Back To School!

This story ran last August, as the new school year began. Several readers asked to see it again. It’s just as timely — and timeless — today. Have a great year!


Forget January 1. Pshaw, Rosh Hashanah. Today — at least for Westport parents and students — is the real start of the new year.

It’s the first day of school.

Whether you’re a kindergartner heading off on your own, a Staples senior already counting the days to graduation, or a mom or dad feeling pride, trepidation and the warp-speed passage of time — or anyone else, who has ever gone to school — this story is for you. It was first published a few years ago, but is back by popular request.

Summer vacation ends with a thud tomorrow. Each year it’s the same: One day a kid’s free as a cat; the next he’s trapped, chained to the rhythm of the school calendar for 10 long months.

Greens Farms Elementary School.

Some youngsters love this time of year; they’re eager to greet old friends, and meet new ones. Or they can’t wait for the smell of newly waxed floors, the security of assigned seats, the praise they know will be lavished on them day after day.

Others abhor it. The thought of entering a strange building filled with strange faces, or trying to be part of a group of peers who won’t accept them, or sitting for hours at a time, doing work they can’t stand, is excruciating — even physically sickening.

Around this time each year, I think about the entire school experience. I wonder which kindergartner will hate school for the rest of the year because his teacher makes a face the morning he throws up in front of everyone, and which will love school because an aide congratulates her the afternoon she almost puts on her coat all by herself.

Which 1st grader will invent any excuse not to go to gym because he can’t throw a ball, and which will get through the school day only because he knows gym is coming soon?

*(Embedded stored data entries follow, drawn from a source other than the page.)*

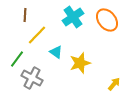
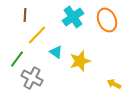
orange ellipse: rotated 15 degrees clockwise
yellow star: moved 2 px up
yellow arrow: rotated 104 degrees counterclockwise
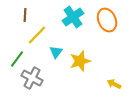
cyan triangle: rotated 32 degrees clockwise
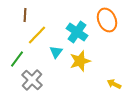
cyan cross: moved 4 px right, 15 px down; rotated 20 degrees counterclockwise
gray cross: moved 2 px down; rotated 15 degrees clockwise
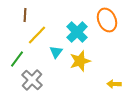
cyan cross: rotated 10 degrees clockwise
yellow arrow: rotated 24 degrees counterclockwise
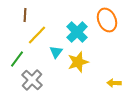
yellow star: moved 2 px left, 1 px down
yellow arrow: moved 1 px up
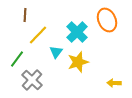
yellow line: moved 1 px right
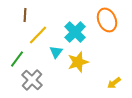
cyan cross: moved 2 px left
yellow arrow: rotated 40 degrees counterclockwise
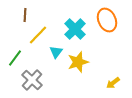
cyan cross: moved 3 px up
green line: moved 2 px left, 1 px up
yellow arrow: moved 1 px left
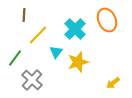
brown line: moved 1 px left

Saugatuck Elementary School

Which 4th grader will walk meekly into class each morning with just one ambition — to get through the day without anyone noticing how ugly, or stupid, or poorly dressed she is — and which will look back on 4th grade as a turning point in her life because a guidance counselor took the time to talk to her, to show her how to comb her hair better, to make her feel good about herself?

Which 5th grader will have a teacher who does nothing when she catches him cheating on a test — too much effort to raise such a touchy issue — and which will have a teacher who scares him so much when he’s caught that he vows to never cheat in school again?

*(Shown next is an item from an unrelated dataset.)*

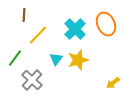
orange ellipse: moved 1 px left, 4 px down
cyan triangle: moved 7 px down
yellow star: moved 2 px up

Which 6th grader will enter middle school intent on making a name for himself as the best fighter in his class, and which with the aim of never getting a grade lower than an A?  Which 6th grader’s ambition will change, and which will remain the same?

Bedford Middle School.

Which 9th grader will temper his fledgling interest in current events with the feeling “it’s not cool; no one else in class cares,” and which will visit the New York Times website every day because her class is working on “this really neat project”?

Which 10th grader will hate English because all she does is read stupid books assigned by the stupid teacher from some stupid list, and which will go to Barnes & Noble on his own for the first time because his teacher suggests there are more books by the same author he might enjoy?

Which 12th grader will have the brains to apply to 3 Ivy League schools, but lack the common courtesy to thank a teacher who wrote glowing recommendation to all of them? And which will slip a note in a teacher’s box the morning of graduation that says, “Thanks.  I’m really glad I had you this year”?

Staples High School

It’s easy to wrap our school years in nostalgic gauze, or try to stuff the bad memories down our mental garbage disposals.

We also tend not to think in concrete terms about what goes on inside school walls every day. Learning, we assume, happens. Kids read, write, use laptops, draw, eat and see their friends.

We seldom realize how much of an impact this institution we call “school” has on our kids.

Or how much it has had on us.

6 responses to “Back To School!

  1. How true! So glad you ran this again, Dan!

  2. charles taylor

    Thanks Dan. I certainly was apart of some of these fears early on.

  3. charles taylor

    Thanks Dan. I recognized myself in a couple of these situations!

  4. Maggie Moffitt Rahe

    I hope that students will find their first day of school as good as their last day. To those who are afraid, or who are brand new…. we are all there together as one school family: to cheer each other on, to praise one another, and to seek the friend on the “Buddy Bench” at recess. Our goal: to help students feel safe, secure, and successful.

  5. Carol Davidson Woldt

    That was fabulous. You should run it every year… start a new tradition!
    Loved the picture of Greens Farms School it reminded me of my grandma Margaret Hogenauer who taught kindergarten there in the 1950s & 1960s.

  6. Yeah, I agree with Carol Davidson Woldt above: Dan, you should run this excellent piece every year. Although I’m long gone from Westport, I carry with me the excellent education I received in the Westport Public Schools, for which I remain profoundly grateful to the taxpayers, school-system administration, and government of the Town of Westport. The incredible women — and they were just about all women — who taught me to read and write and reason in Grades 2 through 8 (Saugatuck and Bedford El, Bedford Junior High School) made an immeasurably large difference in my life. Thank you, Dan, for reminding me of this huge debt of thanks.